START Data under study

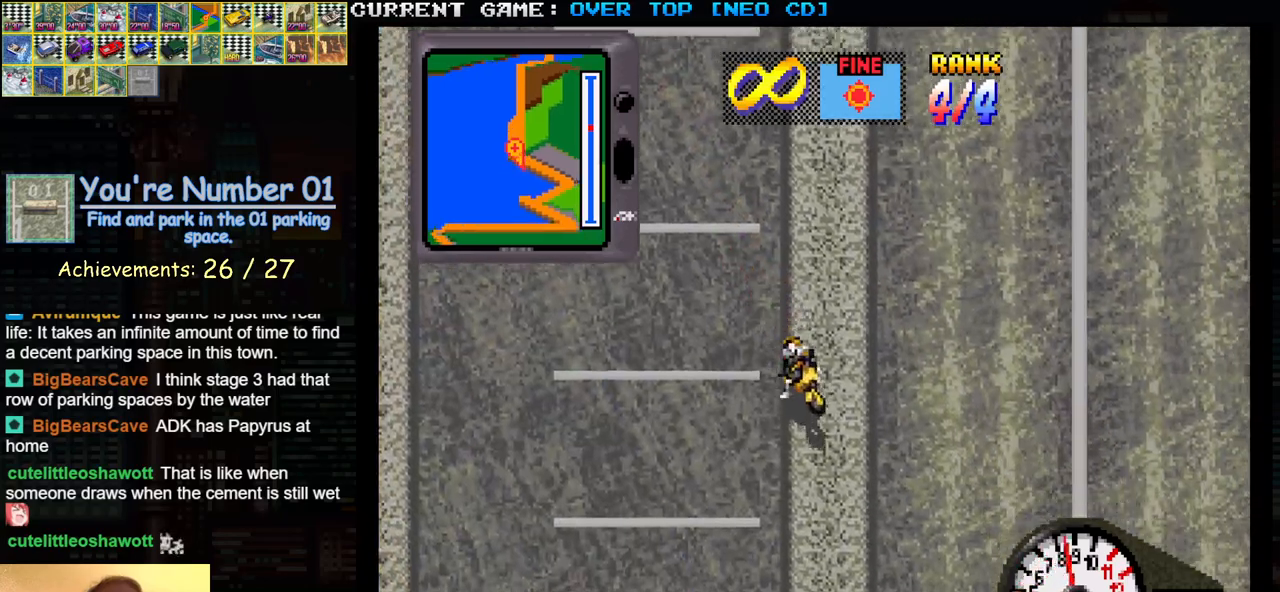
{"buttons": ["SQUARE"], "left_stick": "center", "events": [[133, "left_stick", "center"], [200, "SQUARE", "down"]]}
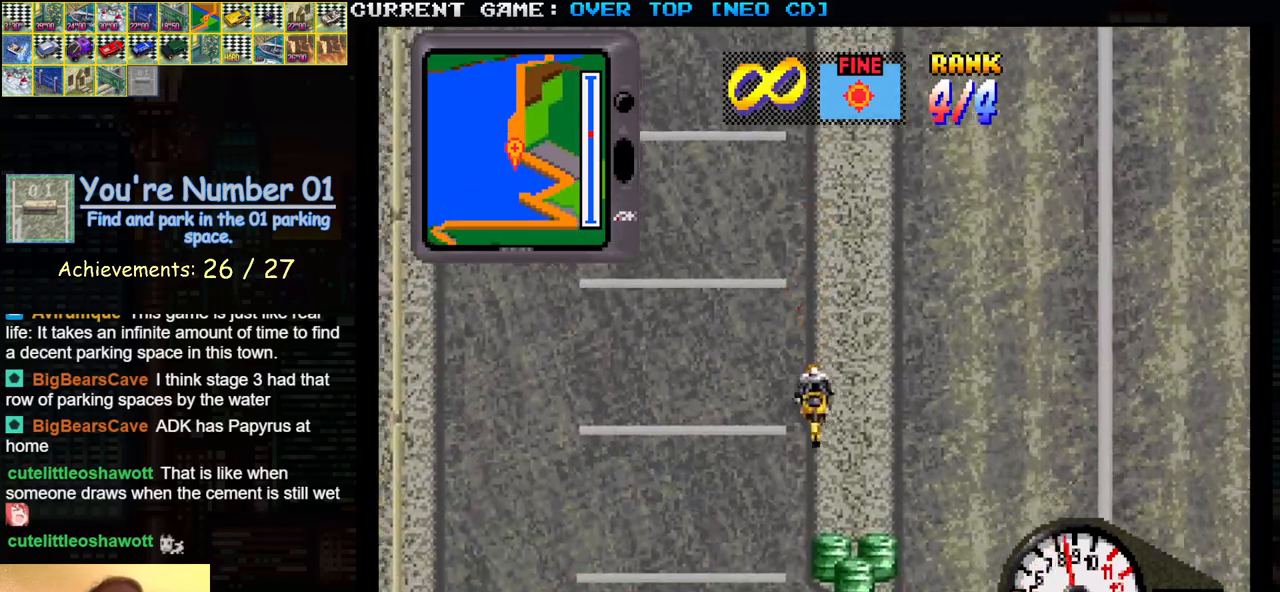
{"buttons": [], "left_stick": "center", "events": [[183, "SQUARE", "up"]]}
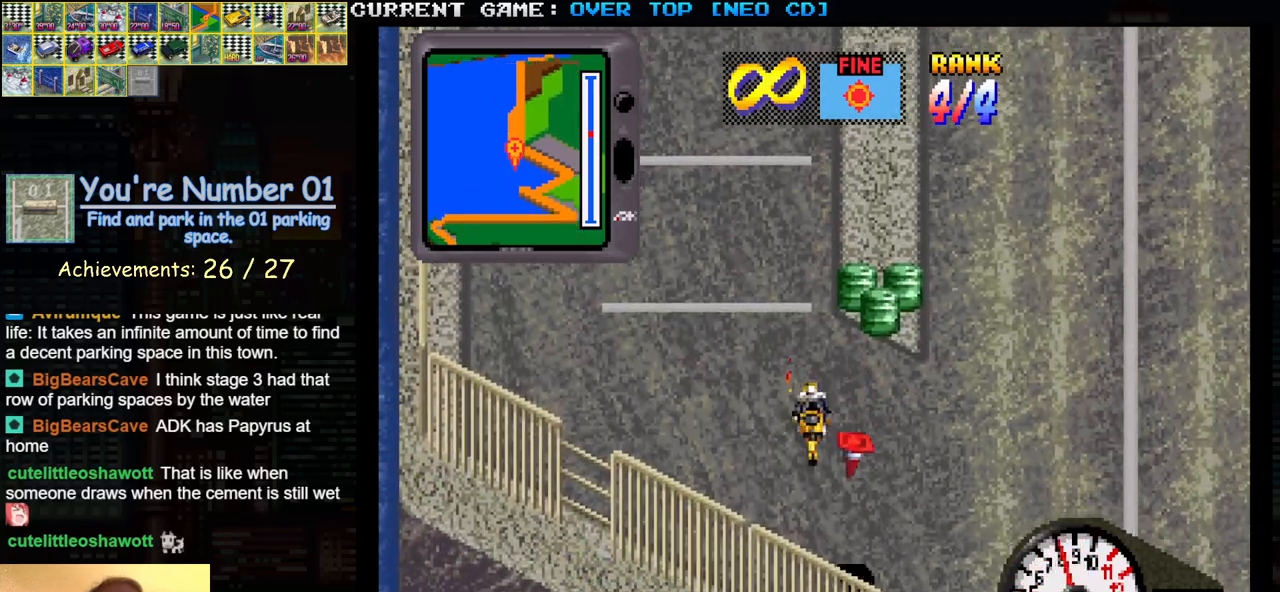
{"buttons": [], "left_stick": "center", "events": [[50, "left_stick", "left"], [383, "left_stick", "center"]]}
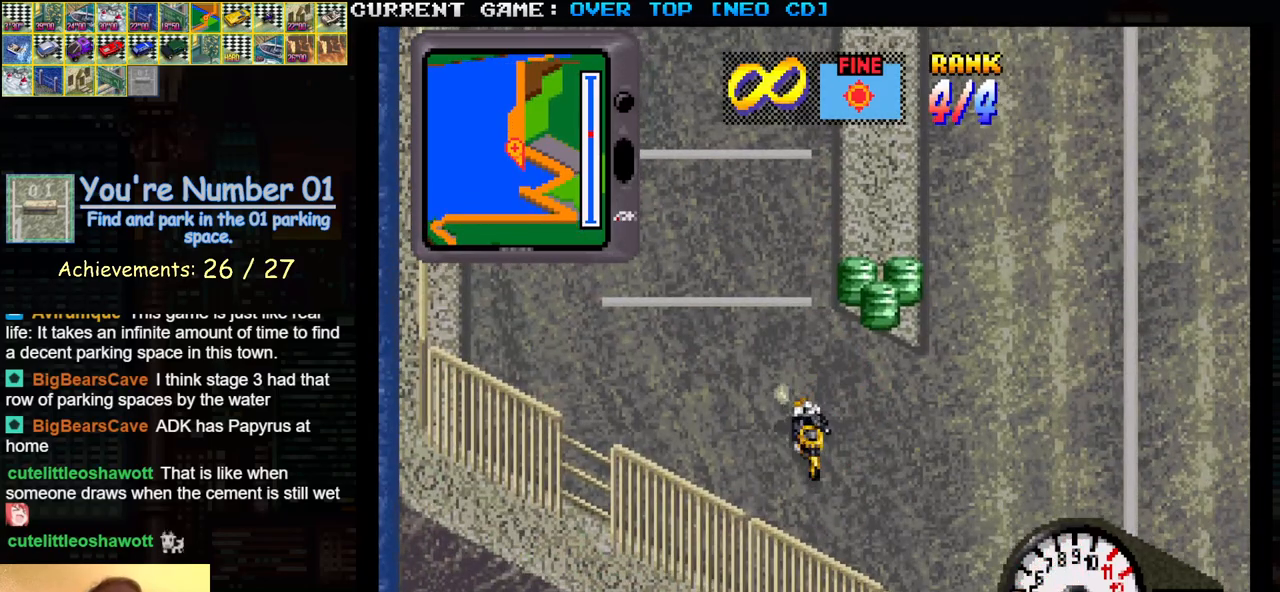
{"buttons": ["SQUARE"], "left_stick": "left", "events": [[167, "left_stick", "left"], [183, "SQUARE", "down"]]}
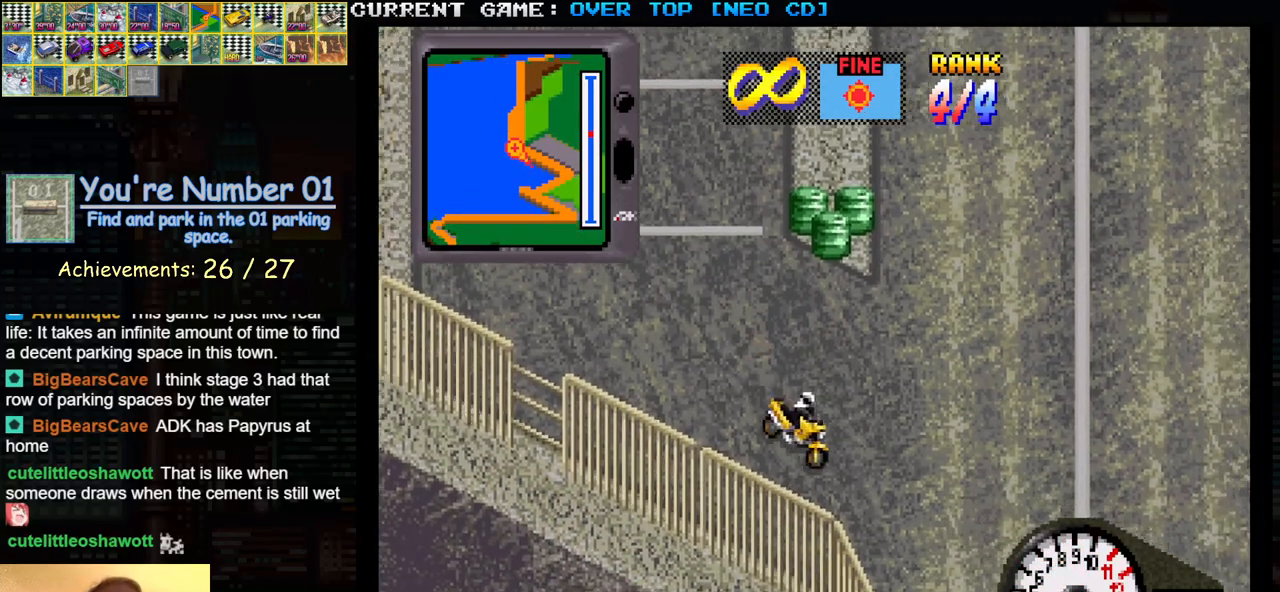
{"buttons": ["SQUARE"], "left_stick": "center", "events": [[17, "SQUARE", "up"], [183, "SQUARE", "down"], [450, "left_stick", "center"]]}
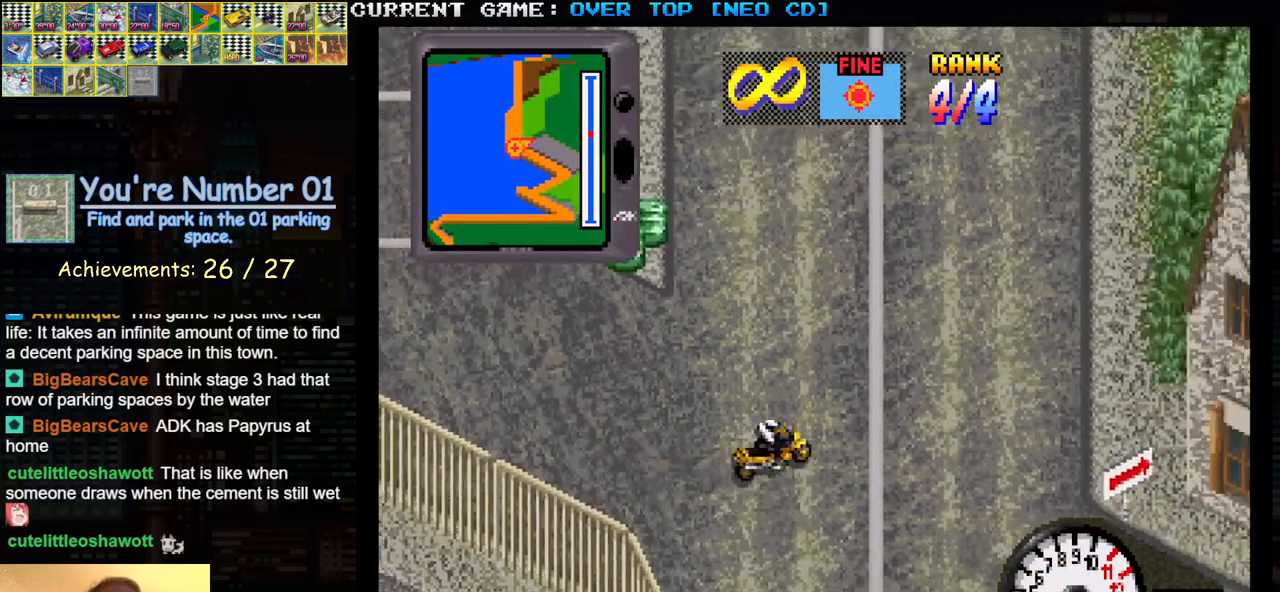
{"buttons": [], "left_stick": "left", "events": [[167, "left_stick", "left"], [200, "SQUARE", "up"]]}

END Data under study

> Problem to solve
Copy whichever lines of the records above contain the word "down".

> Response to the task
{"buttons": ["SQUARE"], "left_stick": "center", "events": [[133, "left_stick", "center"], [200, "SQUARE", "down"]]}
{"buttons": ["SQUARE"], "left_stick": "left", "events": [[167, "left_stick", "left"], [183, "SQUARE", "down"]]}
{"buttons": ["SQUARE"], "left_stick": "center", "events": [[17, "SQUARE", "up"], [183, "SQUARE", "down"], [450, "left_stick", "center"]]}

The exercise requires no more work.